Page-level text extractions:

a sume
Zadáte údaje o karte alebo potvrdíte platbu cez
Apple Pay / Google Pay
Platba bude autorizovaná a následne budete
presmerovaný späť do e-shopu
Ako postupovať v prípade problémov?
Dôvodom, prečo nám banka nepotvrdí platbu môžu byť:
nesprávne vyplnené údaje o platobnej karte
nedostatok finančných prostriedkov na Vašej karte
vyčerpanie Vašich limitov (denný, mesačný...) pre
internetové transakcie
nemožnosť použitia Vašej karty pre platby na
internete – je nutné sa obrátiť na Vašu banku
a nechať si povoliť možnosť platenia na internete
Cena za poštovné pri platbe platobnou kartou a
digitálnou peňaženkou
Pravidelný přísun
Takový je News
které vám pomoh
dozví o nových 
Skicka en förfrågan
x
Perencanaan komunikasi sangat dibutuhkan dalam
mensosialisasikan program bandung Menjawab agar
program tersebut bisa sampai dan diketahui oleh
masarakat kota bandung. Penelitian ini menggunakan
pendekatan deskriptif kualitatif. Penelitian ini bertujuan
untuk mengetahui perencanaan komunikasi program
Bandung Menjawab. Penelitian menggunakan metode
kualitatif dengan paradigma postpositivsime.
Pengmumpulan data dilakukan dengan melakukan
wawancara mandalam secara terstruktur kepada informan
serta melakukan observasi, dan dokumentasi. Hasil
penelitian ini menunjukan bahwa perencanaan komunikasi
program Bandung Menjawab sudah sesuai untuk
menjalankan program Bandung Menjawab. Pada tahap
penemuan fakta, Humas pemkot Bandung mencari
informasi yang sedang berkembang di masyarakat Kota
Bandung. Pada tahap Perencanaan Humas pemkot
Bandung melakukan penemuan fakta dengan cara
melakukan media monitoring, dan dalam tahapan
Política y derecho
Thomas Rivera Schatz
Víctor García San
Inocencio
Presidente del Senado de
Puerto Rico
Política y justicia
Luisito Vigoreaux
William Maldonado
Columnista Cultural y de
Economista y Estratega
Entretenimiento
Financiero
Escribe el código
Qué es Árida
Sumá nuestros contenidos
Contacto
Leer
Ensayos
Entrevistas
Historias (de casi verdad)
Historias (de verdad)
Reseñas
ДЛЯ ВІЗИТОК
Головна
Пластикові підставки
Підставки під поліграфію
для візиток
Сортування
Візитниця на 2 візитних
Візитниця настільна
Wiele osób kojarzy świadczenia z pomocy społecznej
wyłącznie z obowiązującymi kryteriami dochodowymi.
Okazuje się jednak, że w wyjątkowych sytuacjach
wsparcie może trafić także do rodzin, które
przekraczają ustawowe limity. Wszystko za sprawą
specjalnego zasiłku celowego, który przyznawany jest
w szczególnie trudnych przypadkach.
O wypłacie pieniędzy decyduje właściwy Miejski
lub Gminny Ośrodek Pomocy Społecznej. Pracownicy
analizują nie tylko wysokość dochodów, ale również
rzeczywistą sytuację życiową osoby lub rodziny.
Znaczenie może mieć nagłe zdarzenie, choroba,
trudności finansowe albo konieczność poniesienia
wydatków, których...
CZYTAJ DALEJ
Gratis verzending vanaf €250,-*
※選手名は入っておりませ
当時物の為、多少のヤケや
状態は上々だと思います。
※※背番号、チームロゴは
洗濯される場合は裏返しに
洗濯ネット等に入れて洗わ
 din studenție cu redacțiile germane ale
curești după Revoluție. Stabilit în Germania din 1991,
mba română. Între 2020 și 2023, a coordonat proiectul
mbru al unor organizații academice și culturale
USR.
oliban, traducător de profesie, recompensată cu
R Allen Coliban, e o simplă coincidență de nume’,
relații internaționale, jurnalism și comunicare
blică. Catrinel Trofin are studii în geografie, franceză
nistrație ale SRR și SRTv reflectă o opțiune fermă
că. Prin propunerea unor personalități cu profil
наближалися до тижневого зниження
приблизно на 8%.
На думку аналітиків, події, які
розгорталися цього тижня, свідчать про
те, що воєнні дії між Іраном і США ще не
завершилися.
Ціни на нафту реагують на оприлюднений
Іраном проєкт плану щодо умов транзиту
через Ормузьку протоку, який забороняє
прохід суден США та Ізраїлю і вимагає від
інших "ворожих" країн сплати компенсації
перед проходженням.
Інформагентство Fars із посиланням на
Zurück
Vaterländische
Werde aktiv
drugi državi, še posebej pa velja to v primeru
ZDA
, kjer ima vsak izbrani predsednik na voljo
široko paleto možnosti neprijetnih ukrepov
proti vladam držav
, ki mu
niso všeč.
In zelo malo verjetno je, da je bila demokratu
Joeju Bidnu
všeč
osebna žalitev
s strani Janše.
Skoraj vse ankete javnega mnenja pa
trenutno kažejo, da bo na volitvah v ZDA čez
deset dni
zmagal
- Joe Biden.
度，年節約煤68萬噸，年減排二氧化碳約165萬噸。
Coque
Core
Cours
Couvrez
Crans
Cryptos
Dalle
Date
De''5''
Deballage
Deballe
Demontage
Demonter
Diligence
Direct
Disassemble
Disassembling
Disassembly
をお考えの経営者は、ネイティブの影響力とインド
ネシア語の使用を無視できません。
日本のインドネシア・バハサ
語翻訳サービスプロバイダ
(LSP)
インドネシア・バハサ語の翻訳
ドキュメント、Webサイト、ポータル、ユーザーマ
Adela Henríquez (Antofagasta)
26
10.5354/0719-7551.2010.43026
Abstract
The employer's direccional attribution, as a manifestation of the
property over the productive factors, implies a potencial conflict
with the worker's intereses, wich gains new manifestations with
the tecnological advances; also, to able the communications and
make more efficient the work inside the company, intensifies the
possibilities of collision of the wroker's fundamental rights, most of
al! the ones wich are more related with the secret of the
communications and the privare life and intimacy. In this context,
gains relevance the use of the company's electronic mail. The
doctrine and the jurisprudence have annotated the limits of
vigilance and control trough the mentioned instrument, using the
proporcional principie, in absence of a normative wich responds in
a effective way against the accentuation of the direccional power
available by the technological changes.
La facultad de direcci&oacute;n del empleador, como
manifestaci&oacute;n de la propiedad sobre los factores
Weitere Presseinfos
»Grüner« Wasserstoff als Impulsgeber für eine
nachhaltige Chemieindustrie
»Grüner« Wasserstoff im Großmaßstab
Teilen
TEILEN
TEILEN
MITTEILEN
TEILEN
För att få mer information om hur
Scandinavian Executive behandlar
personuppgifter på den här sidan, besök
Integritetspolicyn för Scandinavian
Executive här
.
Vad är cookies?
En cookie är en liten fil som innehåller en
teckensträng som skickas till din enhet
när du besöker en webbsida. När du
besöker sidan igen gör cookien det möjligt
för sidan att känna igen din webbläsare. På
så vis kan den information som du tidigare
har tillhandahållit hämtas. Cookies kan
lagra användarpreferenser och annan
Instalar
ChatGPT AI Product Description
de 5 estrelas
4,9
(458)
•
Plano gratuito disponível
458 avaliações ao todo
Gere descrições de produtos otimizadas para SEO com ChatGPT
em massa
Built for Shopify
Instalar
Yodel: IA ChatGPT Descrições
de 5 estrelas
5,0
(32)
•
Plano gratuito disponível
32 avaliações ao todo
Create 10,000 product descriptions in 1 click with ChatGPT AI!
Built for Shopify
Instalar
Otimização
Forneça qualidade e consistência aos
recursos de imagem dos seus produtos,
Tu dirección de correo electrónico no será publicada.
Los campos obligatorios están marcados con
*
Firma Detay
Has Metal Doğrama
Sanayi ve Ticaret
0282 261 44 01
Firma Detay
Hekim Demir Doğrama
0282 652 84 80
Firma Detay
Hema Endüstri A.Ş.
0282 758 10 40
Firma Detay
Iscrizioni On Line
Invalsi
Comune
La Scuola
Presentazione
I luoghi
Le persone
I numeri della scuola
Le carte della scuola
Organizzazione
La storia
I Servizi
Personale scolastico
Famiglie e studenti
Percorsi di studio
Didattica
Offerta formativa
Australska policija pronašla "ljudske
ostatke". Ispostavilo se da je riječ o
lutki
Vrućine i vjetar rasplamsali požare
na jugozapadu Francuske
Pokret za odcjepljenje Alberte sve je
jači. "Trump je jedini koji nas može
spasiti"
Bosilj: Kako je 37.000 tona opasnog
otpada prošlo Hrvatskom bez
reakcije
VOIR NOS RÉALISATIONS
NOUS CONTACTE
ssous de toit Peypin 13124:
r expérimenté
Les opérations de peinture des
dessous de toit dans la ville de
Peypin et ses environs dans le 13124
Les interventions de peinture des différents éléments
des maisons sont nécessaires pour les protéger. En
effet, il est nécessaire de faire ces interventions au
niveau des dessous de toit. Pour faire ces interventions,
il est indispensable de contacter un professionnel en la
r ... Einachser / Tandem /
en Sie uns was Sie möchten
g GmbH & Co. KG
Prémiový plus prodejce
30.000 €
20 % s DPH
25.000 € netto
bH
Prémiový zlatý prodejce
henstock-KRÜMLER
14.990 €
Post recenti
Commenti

:: Job ::
Scan the records above for the lines holding "Okazuje się jednak, że" and "R Allen Coliban, e". Transcribe those two and every line between them word for word, and no others.

:: Answer below ::
Okazuje się jednak, że w wyjątkowych sytuacjach
wsparcie może trafić także do rodzin, które
przekraczają ustawowe limity. Wszystko za sprawą
specjalnego zasiłku celowego, który przyznawany jest
w szczególnie trudnych przypadkach.
O wypłacie pieniędzy decyduje właściwy Miejski
lub Gminny Ośrodek Pomocy Społecznej. Pracownicy
analizują nie tylko wysokość dochodów, ale również
rzeczywistą sytuację życiową osoby lub rodziny.
Znaczenie może mieć nagłe zdarzenie, choroba,
trudności finansowe albo konieczność poniesienia
wydatków, których...
CZYTAJ DALEJ
Gratis verzending vanaf €250,-*
※選手名は入っておりませ
当時物の為、多少のヤケや
状態は上々だと思います。
※※背番号、チームロゴは
洗濯される場合は裏返しに
洗濯ネット等に入れて洗わ
 din studenție cu redacțiile germane ale
curești după Revoluție. Stabilit în Germania din 1991,
mba română. Între 2020 și 2023, a coordonat proiectul
mbru al unor organizații academice și culturale
USR.
oliban, traducător de profesie, recompensată cu
R Allen Coliban, e o simplă coincidență de nume’,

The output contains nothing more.